What Asian America Meant to Corky Lee

What Asian America Meant to Corky Lee


Today, Asian Americans still lean Democratic, but they—I mean, we—are becoming more prominent in the Republican Party. It’s common now to see Asians make traditionally right-wing demands, including tough-on-crime laws, landlords’ rights, a ban on affirmative action—rich-people stuff. Our pursuit of social recognition (beyond Hollywood visibility) seems to exploit a feeling of historical grievance, from the Chinese Exclusion Act to recent instances of racially motivated violence. “In 2020 Corky had already documented the ravages of the pandemic on New York’s Chinatown and the upsurge in racism against Asian Americans. But he was gone by the time six Asian women were gunned down at Atlanta spas in March 2021,” the editors, along with one of Lee’s brothers, write in the epilogue. It’s an odd way to wrap up a life. Yes, Lee probably would have travelled to Atlanta, to document this latest Asian American reckoning. But the joy of the book is to get beyond this repetition of mourning and protest—toward some calmer, everyday truth.

A mah-jongg game at the Hong Lok Senior Center. Oakland, 2001.

I love Lee’s photo of a mah-jongg game at the Hong Lok Senior Center, in Oakland, from 2001, in which one player, an elegant old auntie in a cheongsam-style blouse, looks straight at the camera. I love his double portrait of the brothers Arthur and Eddie Ng, from 1996, as they lift weights, shirtless, in what appears to be a janitor’s closet at P.S. 124. Arthur stares at the camera, mid-curl; Eddie’s reflected image, in a mirror, stares at the camera, too.

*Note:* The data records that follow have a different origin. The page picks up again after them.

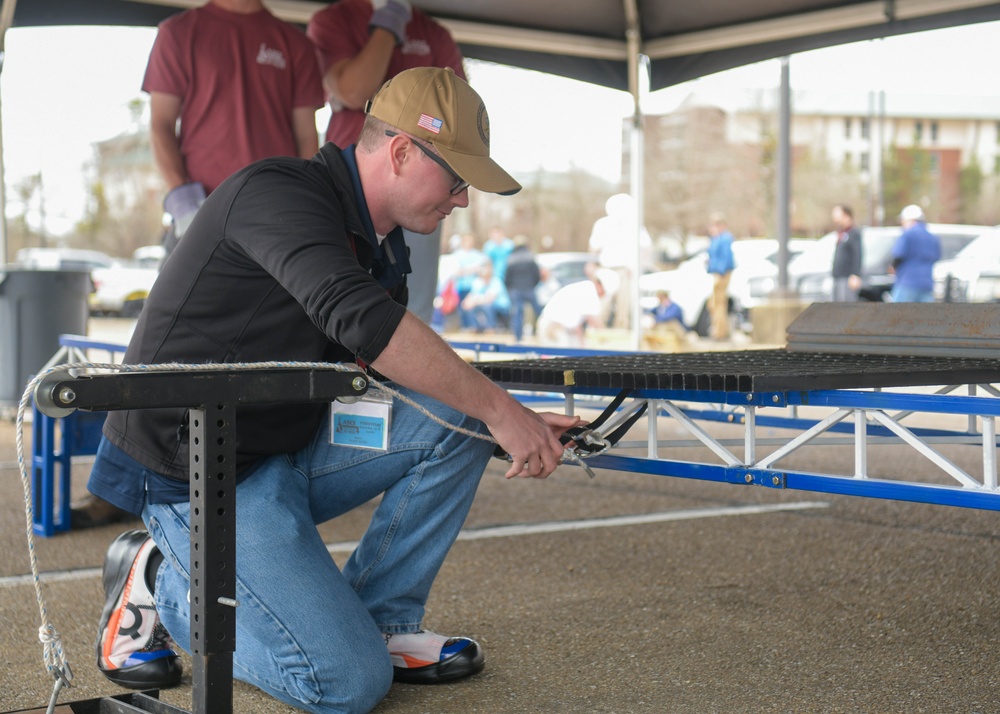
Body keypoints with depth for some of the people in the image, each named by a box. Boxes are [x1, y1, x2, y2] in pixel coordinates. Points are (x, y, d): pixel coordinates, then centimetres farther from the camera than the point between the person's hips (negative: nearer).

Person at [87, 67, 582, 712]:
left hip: (289, 452, 9)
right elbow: (358, 321, -35)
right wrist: (497, 407, -28)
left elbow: (402, 370, 13)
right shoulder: (276, 193, -19)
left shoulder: (379, 243, 9)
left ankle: (380, 622, 4)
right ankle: (160, 581, 4)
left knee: (456, 417, -8)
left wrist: (520, 423, -2)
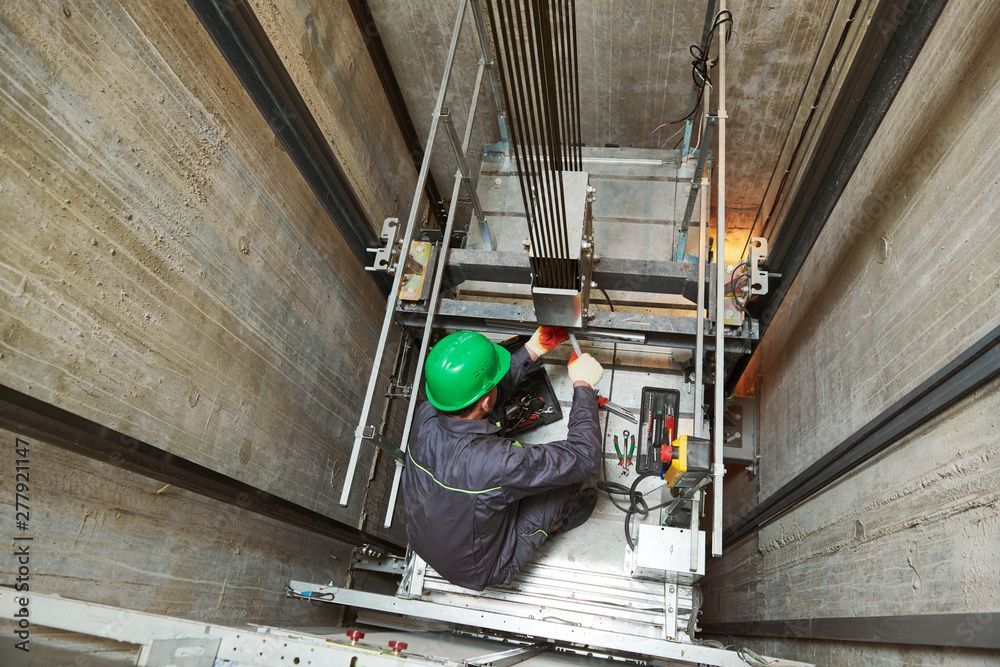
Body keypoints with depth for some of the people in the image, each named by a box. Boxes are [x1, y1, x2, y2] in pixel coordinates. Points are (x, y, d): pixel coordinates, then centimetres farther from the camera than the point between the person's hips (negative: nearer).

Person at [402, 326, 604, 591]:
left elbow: (474, 393, -2)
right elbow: (585, 457, -32)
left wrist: (533, 350, -2)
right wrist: (583, 385, -20)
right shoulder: (494, 461, -43)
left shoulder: (426, 416, -23)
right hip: (478, 572, -6)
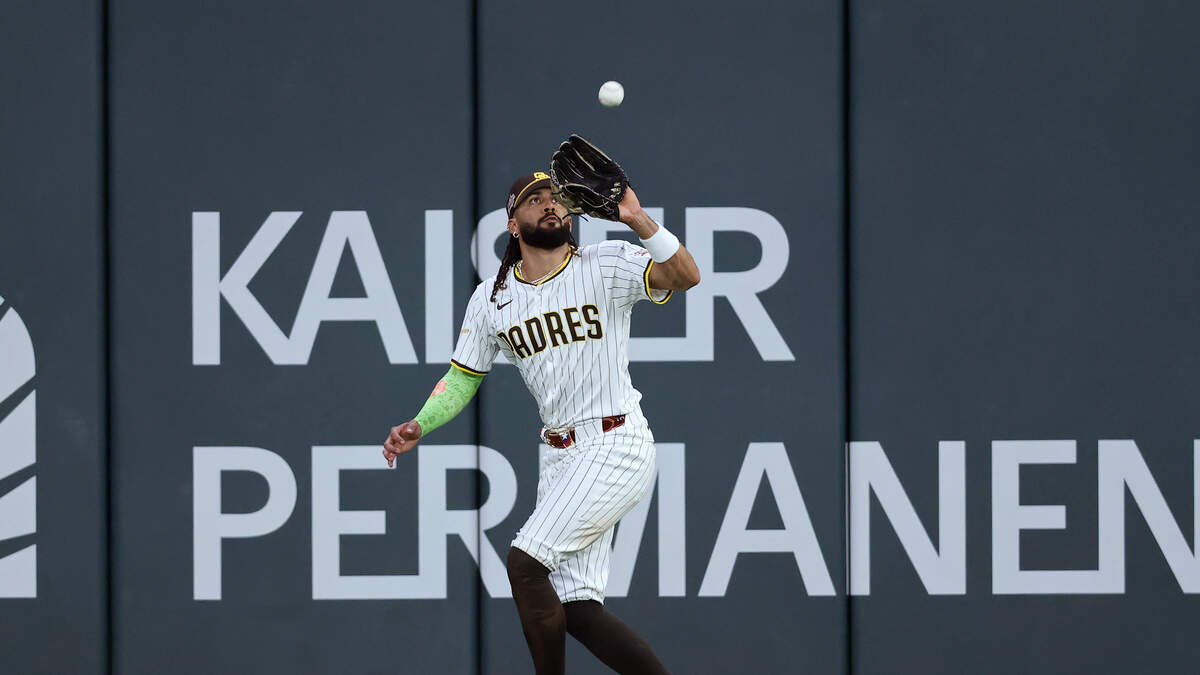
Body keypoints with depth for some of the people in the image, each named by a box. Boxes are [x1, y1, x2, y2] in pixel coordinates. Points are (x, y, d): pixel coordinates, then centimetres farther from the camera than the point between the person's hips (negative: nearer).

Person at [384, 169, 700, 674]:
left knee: (525, 562, -17)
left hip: (618, 447, -6)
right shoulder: (491, 298, 8)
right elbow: (462, 379, 16)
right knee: (575, 612, -2)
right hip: (560, 458, 6)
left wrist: (638, 220, -35)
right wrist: (418, 426, 0)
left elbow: (685, 276, -21)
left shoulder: (608, 265, -5)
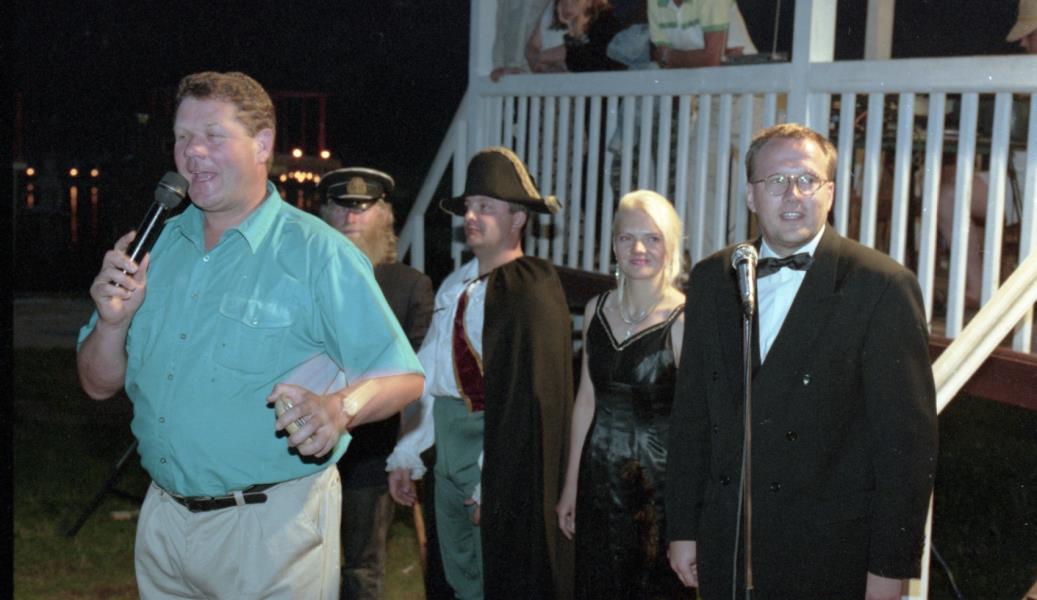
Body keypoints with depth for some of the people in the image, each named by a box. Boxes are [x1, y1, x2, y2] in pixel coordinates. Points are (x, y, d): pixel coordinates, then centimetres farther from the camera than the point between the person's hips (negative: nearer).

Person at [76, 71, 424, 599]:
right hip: (163, 517, 6)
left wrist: (339, 408, -34)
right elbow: (100, 385, 10)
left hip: (273, 525, -5)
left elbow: (403, 377, -14)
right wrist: (113, 321, -10)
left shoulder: (316, 253, -11)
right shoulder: (159, 245, 7)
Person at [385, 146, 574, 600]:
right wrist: (405, 454, 10)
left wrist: (490, 487, -19)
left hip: (499, 451, -7)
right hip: (449, 449, 7)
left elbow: (528, 397, -19)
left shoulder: (532, 291, -15)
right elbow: (427, 373, 12)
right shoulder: (454, 287, 10)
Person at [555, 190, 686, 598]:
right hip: (599, 477, 5)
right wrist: (570, 486, 11)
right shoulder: (597, 309, 3)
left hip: (658, 479, -5)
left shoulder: (683, 320, -14)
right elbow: (587, 399, 9)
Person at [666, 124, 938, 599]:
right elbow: (691, 412, 7)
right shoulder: (711, 279, 4)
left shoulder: (884, 286, -11)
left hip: (832, 558, -4)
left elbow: (908, 437, -11)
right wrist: (683, 528, 7)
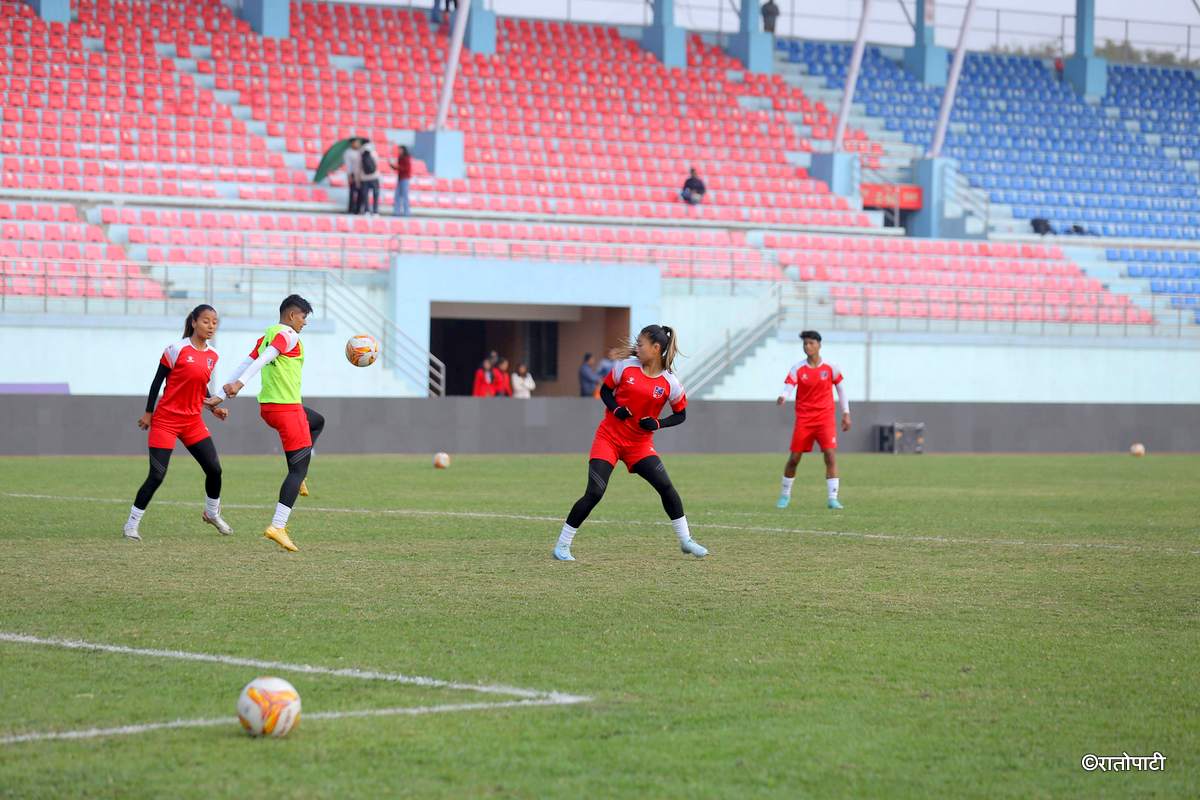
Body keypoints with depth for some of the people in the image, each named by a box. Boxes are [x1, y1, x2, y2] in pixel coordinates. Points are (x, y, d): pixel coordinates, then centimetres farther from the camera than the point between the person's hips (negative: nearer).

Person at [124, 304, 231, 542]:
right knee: (157, 475, -9)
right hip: (166, 420, -6)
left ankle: (212, 513, 27)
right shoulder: (176, 349, -11)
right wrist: (148, 412, -5)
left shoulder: (212, 356, 6)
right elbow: (158, 381, -6)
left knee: (214, 468, 0)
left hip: (193, 422, 6)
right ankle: (131, 524, 3)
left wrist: (214, 408, 3)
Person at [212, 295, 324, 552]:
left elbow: (245, 364, 12)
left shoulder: (266, 336, 15)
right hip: (286, 408, -9)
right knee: (298, 469, -7)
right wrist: (239, 383, -35)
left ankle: (298, 479, 20)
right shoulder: (288, 335, -11)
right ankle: (278, 526, -15)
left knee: (317, 422, 34)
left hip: (267, 406, 9)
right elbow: (263, 360, -24)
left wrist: (221, 395, 10)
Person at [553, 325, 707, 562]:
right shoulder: (626, 367, -5)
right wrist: (615, 408, -14)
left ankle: (685, 540, 10)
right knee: (594, 493, -12)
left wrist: (657, 423, -12)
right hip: (608, 437, -1)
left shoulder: (670, 383, -6)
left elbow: (681, 415, 6)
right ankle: (562, 546, -5)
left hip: (639, 444, 1)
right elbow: (605, 390, 7)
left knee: (666, 486, -8)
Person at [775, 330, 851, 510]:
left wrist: (846, 413, 9)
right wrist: (782, 397, -38)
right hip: (803, 419, 0)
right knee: (794, 458, 1)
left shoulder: (830, 368, 1)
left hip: (825, 417, 0)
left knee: (830, 455, -13)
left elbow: (840, 389, 12)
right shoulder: (797, 369, -1)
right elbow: (788, 387, -14)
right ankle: (785, 495, 20)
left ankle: (832, 498, -10)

There are personal pictures of great beauty: Lee’s mother, doing needlework in the family’s apartment, next to an ornate shrine to her late husband. Or Lee’s wife, Margaret, in 1999, just before she died, of cancer, posing awkwardly with her own mother at their Chelsea laundry. “I really don’t, in my photographs, show too many celebrities,” Lee once said. “I think ordinary people are probably the most genuine.”